Vincent a 20 ans. Deux années passées en classe préparatoire
scientifique le lancent dans la mode des calculs utiles. Après les calculs sur
les nuitées, il me propose le calcul des dix mille jours de vie, autrement plus
important que les 20 ans me précise-t-il. Les 10.000 jours, c'est la fête que
nous ne célèbrerons donc jamais, il m'enverra bien plus tard, en 2002, un SMS
tardif pour m'indiquer qu'il abordait les 10.400 jours, la date fatidique tant
débattue trop jeune ayant finalement été complètement oubliée. L'originalité
est un combat de tous les instants. Mais l'arithmétique continue à le
préoccuper. Combien de temps ai-je passé à table? Il me lance la question dans
la salle à manger de Cadix, chez les grands-parents. On vient de s'asseoir.
C'est dimanche. On a l'habitude, et on sait qu'on n'est pas prêt de se
dégourdir les jambes. Plusieurs étapes à base de pâté, de saucisse, de poulet
ou de bifteck nous attendent. L'épreuve de calcul mental ne m'enthousiasme pas.

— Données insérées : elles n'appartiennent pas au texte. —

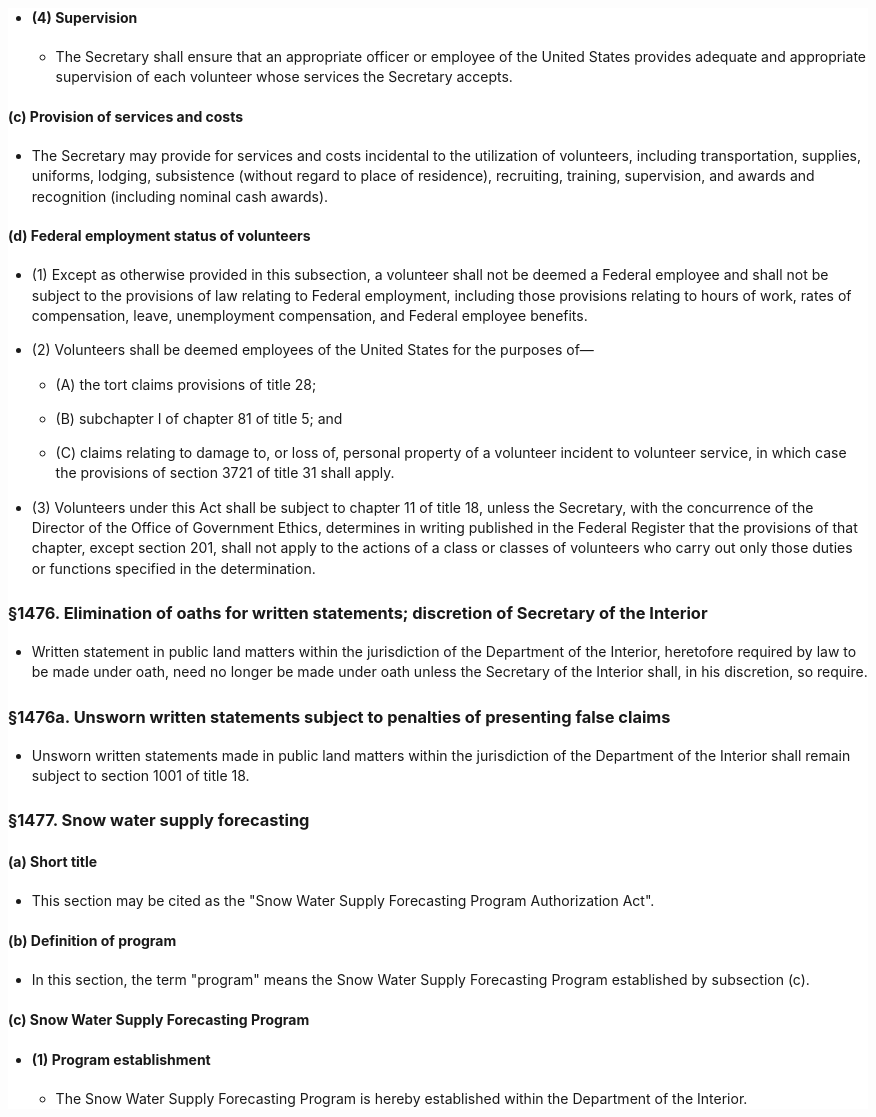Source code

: * #### (4) Supervision
  * The Secretary shall ensure that an appropriate officer or employee of the United States provides adequate and appropriate supervision of each volunteer whose services the Secretary accepts.

#### (c) Provision of services and costs
* The Secretary may provide for services and costs incidental to the utilization of volunteers, including transportation, supplies, uniforms, lodging, subsistence (without regard to place of residence), recruiting, training, supervision, and awards and recognition (including nominal cash awards).

#### (d) Federal employment status of volunteers
* (1) Except as otherwise provided in this subsection, a volunteer shall not be deemed a Federal employee and shall not be subject to the provisions of law relating to Federal employment, including those provisions relating to hours of work, rates of compensation, leave, unemployment compensation, and Federal employee benefits.

* (2) Volunteers shall be deemed employees of the United States for the purposes of—

  * (A) the tort claims provisions of title 28;

  * (B) subchapter I of chapter 81 of title 5; and

  * (C) claims relating to damage to, or loss of, personal property of a volunteer incident to volunteer service, in which case the provisions of section 3721 of title 31 shall apply.


* (3) Volunteers under this Act shall be subject to chapter 11 of title 18, unless the Secretary, with the concurrence of the Director of the Office of Government Ethics, determines in writing published in the Federal Register that the provisions of that chapter, except section 201, shall not apply to the actions of a class or classes of volunteers who carry out only those duties or functions specified in the determination.

### §1476. Elimination of oaths for written statements; discretion of Secretary of the Interior
* Written statement in public land matters within the jurisdiction of the Department of the Interior, heretofore required by law to be made under oath, need no longer be made under oath unless the Secretary of the Interior shall, in his discretion, so require.

### §1476a. Unsworn written statements subject to penalties of presenting false claims
* Unsworn written statements made in public land matters within the jurisdiction of the Department of the Interior shall remain subject to section 1001 of title 18.

### §1477. Snow water supply forecasting
#### (a) Short title
* This section may be cited as the "Snow Water Supply Forecasting Program Authorization Act".

#### (b) Definition of program
* In this section, the term "program" means the Snow Water Supply Forecasting Program established by subsection (c).

#### (c) Snow Water Supply Forecasting Program
* #### (1) Program establishment
  * The Snow Water Supply Forecasting Program is hereby established within the Department of the Interior.
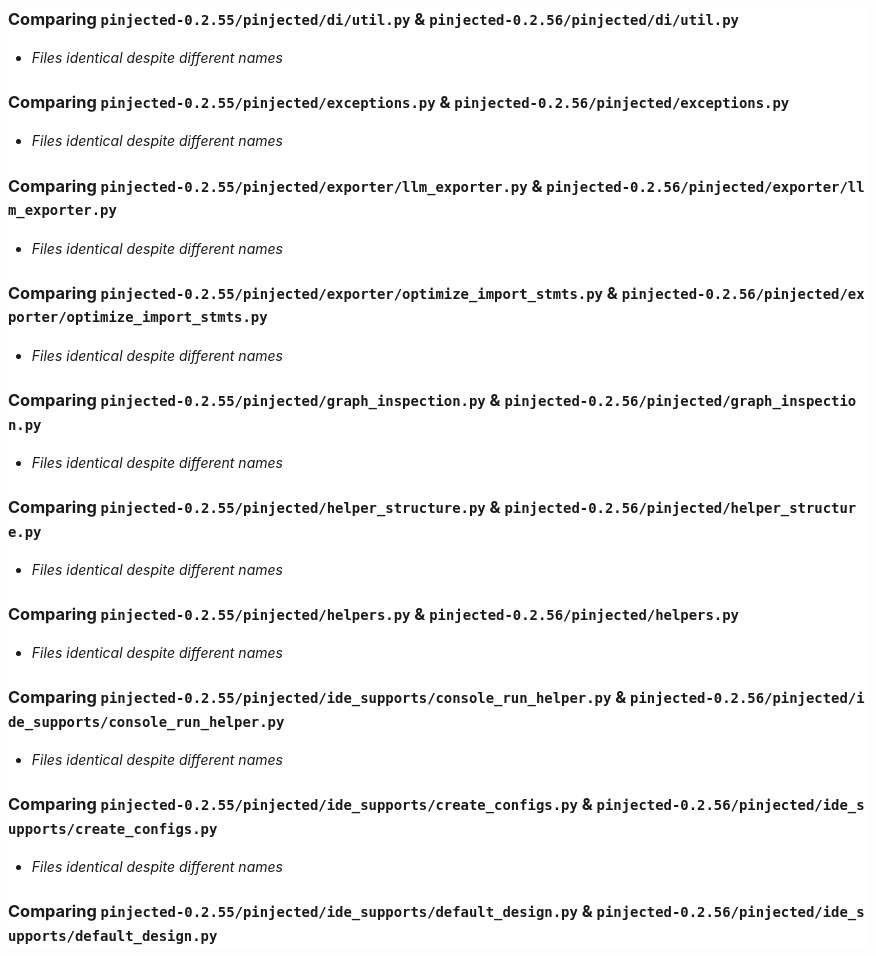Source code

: ### Comparing `pinjected-0.2.55/pinjected/di/util.py` & `pinjected-0.2.56/pinjected/di/util.py`

 * *Files identical despite different names*

### Comparing `pinjected-0.2.55/pinjected/exceptions.py` & `pinjected-0.2.56/pinjected/exceptions.py`

 * *Files identical despite different names*

### Comparing `pinjected-0.2.55/pinjected/exporter/llm_exporter.py` & `pinjected-0.2.56/pinjected/exporter/llm_exporter.py`

 * *Files identical despite different names*

### Comparing `pinjected-0.2.55/pinjected/exporter/optimize_import_stmts.py` & `pinjected-0.2.56/pinjected/exporter/optimize_import_stmts.py`

 * *Files identical despite different names*

### Comparing `pinjected-0.2.55/pinjected/graph_inspection.py` & `pinjected-0.2.56/pinjected/graph_inspection.py`

 * *Files identical despite different names*

### Comparing `pinjected-0.2.55/pinjected/helper_structure.py` & `pinjected-0.2.56/pinjected/helper_structure.py`

 * *Files identical despite different names*

### Comparing `pinjected-0.2.55/pinjected/helpers.py` & `pinjected-0.2.56/pinjected/helpers.py`

 * *Files identical despite different names*

### Comparing `pinjected-0.2.55/pinjected/ide_supports/console_run_helper.py` & `pinjected-0.2.56/pinjected/ide_supports/console_run_helper.py`

 * *Files identical despite different names*

### Comparing `pinjected-0.2.55/pinjected/ide_supports/create_configs.py` & `pinjected-0.2.56/pinjected/ide_supports/create_configs.py`

 * *Files identical despite different names*

### Comparing `pinjected-0.2.55/pinjected/ide_supports/default_design.py` & `pinjected-0.2.56/pinjected/ide_supports/default_design.py`
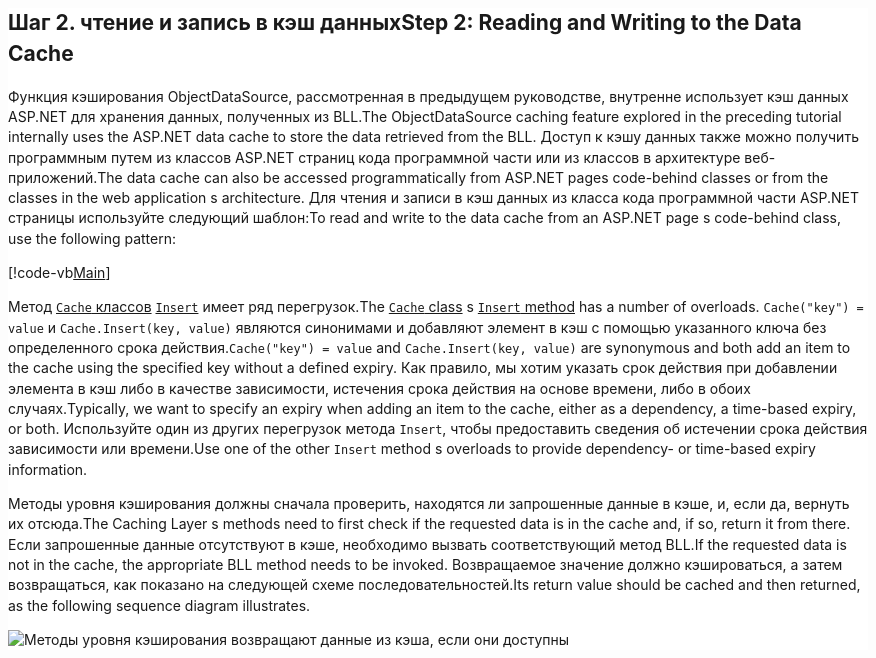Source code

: ## <a name="step-2-reading-and-writing-to-the-data-cache"></a><span data-ttu-id="c0a7a-138">Шаг 2. чтение и запись в кэш данных</span><span class="sxs-lookup"><span data-stu-id="c0a7a-138">Step 2: Reading and Writing to the Data Cache</span></span>

<span data-ttu-id="c0a7a-139">Функция кэширования ObjectDataSource, рассмотренная в предыдущем руководстве, внутренне использует кэш данных ASP.NET для хранения данных, полученных из BLL.</span><span class="sxs-lookup"><span data-stu-id="c0a7a-139">The ObjectDataSource caching feature explored in the preceding tutorial internally uses the ASP.NET data cache to store the data retrieved from the BLL.</span></span> <span data-ttu-id="c0a7a-140">Доступ к кэшу данных также можно получить программным путем из классов ASP.NET страниц кода программной части или из классов в архитектуре веб-приложений.</span><span class="sxs-lookup"><span data-stu-id="c0a7a-140">The data cache can also be accessed programmatically from ASP.NET pages code-behind classes or from the classes in the web application s architecture.</span></span> <span data-ttu-id="c0a7a-141">Для чтения и записи в кэш данных из класса кода программной части ASP.NET страницы используйте следующий шаблон:</span><span class="sxs-lookup"><span data-stu-id="c0a7a-141">To read and write to the data cache from an ASP.NET page s code-behind class, use the following pattern:</span></span>

[!code-vb[Main](caching-data-in-the-architecture-vb/samples/sample1.vb)]

<span data-ttu-id="c0a7a-142">Метод [`Cache` классов](https://msdn.microsoft.com/library/system.web.caching.cache.aspx) [`Insert`](https://msdn.microsoft.com/library/system.web.caching.cache.insert.aspx) имеет ряд перегрузок.</span><span class="sxs-lookup"><span data-stu-id="c0a7a-142">The [`Cache` class](https://msdn.microsoft.com/library/system.web.caching.cache.aspx) s [`Insert` method](https://msdn.microsoft.com/library/system.web.caching.cache.insert.aspx) has a number of overloads.</span></span> <span data-ttu-id="c0a7a-143">`Cache("key") = value` и `Cache.Insert(key, value)` являются синонимами и добавляют элемент в кэш с помощью указанного ключа без определенного срока действия.</span><span class="sxs-lookup"><span data-stu-id="c0a7a-143">`Cache("key") = value` and `Cache.Insert(key, value)` are synonymous and both add an item to the cache using the specified key without a defined expiry.</span></span> <span data-ttu-id="c0a7a-144">Как правило, мы хотим указать срок действия при добавлении элемента в кэш либо в качестве зависимости, истечения срока действия на основе времени, либо в обоих случаях.</span><span class="sxs-lookup"><span data-stu-id="c0a7a-144">Typically, we want to specify an expiry when adding an item to the cache, either as a dependency, a time-based expiry, or both.</span></span> <span data-ttu-id="c0a7a-145">Используйте один из других перегрузок метода `Insert`, чтобы предоставить сведения об истечении срока действия зависимости или времени.</span><span class="sxs-lookup"><span data-stu-id="c0a7a-145">Use one of the other `Insert` method s overloads to provide dependency- or time-based expiry information.</span></span>

<span data-ttu-id="c0a7a-146">Методы уровня кэширования должны сначала проверить, находятся ли запрошенные данные в кэше, и, если да, вернуть их отсюда.</span><span class="sxs-lookup"><span data-stu-id="c0a7a-146">The Caching Layer s methods need to first check if the requested data is in the cache and, if so, return it from there.</span></span> <span data-ttu-id="c0a7a-147">Если запрошенные данные отсутствуют в кэше, необходимо вызвать соответствующий метод BLL.</span><span class="sxs-lookup"><span data-stu-id="c0a7a-147">If the requested data is not in the cache, the appropriate BLL method needs to be invoked.</span></span> <span data-ttu-id="c0a7a-148">Возвращаемое значение должно кэшироваться, а затем возвращаться, как показано на следующей схеме последовательностей.</span><span class="sxs-lookup"><span data-stu-id="c0a7a-148">Its return value should be cached and then returned, as the following sequence diagram illustrates.</span></span>

![Методы уровня кэширования возвращают данные из кэша, если они доступны](caching-data-in-the-architecture-vb/_static/image3.png)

Dix minutes déjà qu'il m'abreuve d'hypothèses improbables sur le temps de coupe
d'une saucisse ou la durée moyenne de consommation de la croustade. Les tomates
farcies de mamie arrivent. J'ai besoin de compenser. Je démarre avec 2
englouties en un temps record. Il m'interpelle, me réprimande, m'accuse de
fausser les calculs avec ma goinfrerie. Je souris. J'objecte que pour bien
compter, il faut manger un nombre significatif d'échantillons. Le jeu
s'enclenche. Le plat de tomates farcies est immense. Au moins 40 tomates sont
devant nous. Le compteur tourne, 10 pour toi, 10 pour moi. Mon corps me dit
d'arrêter ce défi puéril, son sourire narquois m'indique qu'il faut poursuivre.
Il triche, c'est lui qui sert les tomates et il me donne les plus grandes.
J'exige un arbitrage indépendant. La querelle rebondit sur les calices des
tomates qui sont inclus dans le concours. Les 5 sépales doivent être consommés
pour valider chaque point. Vincent souhaite au contraire qu'ils soient
conservés tel un trophée, ce qui permet d'attester de chaque tomate dévorée.
Les femmes à gauche de la pièce se passionnent alors pour la recette des
chapeaux des tomates, sur la quantité de chapelure et surtout de beurre à
inclure, pour les hommes à droite, la discussion tourne autour du catalogue
officiel des variétés de tomates qui se réduit d'années en années. J'ai mal.
Les 16 pédoncules de tomate dans mon assiette font souffrir mon estomac.
Vincent recompte, il en a 15, et il repousse la dernière proposition de mamie
pour le resservir. J'ai gagné. Sans joie immédiate. Pour ne pas brusquer mon
corps. Je ne sais même pas combien de temps cette scène a duré, ce n'est pas
bon pour notre calcul. Maman est gênée de notre immaturité, papa est amusé pour
les mêmes raisons. Enfin mamie est fière de notre appétit pour sa cuisine, gage
de bonne santé. Elle sort chercher le jambonneau à la mayonnaise. Je réalise
que l'immaturité est aussi un combat de tous les instants.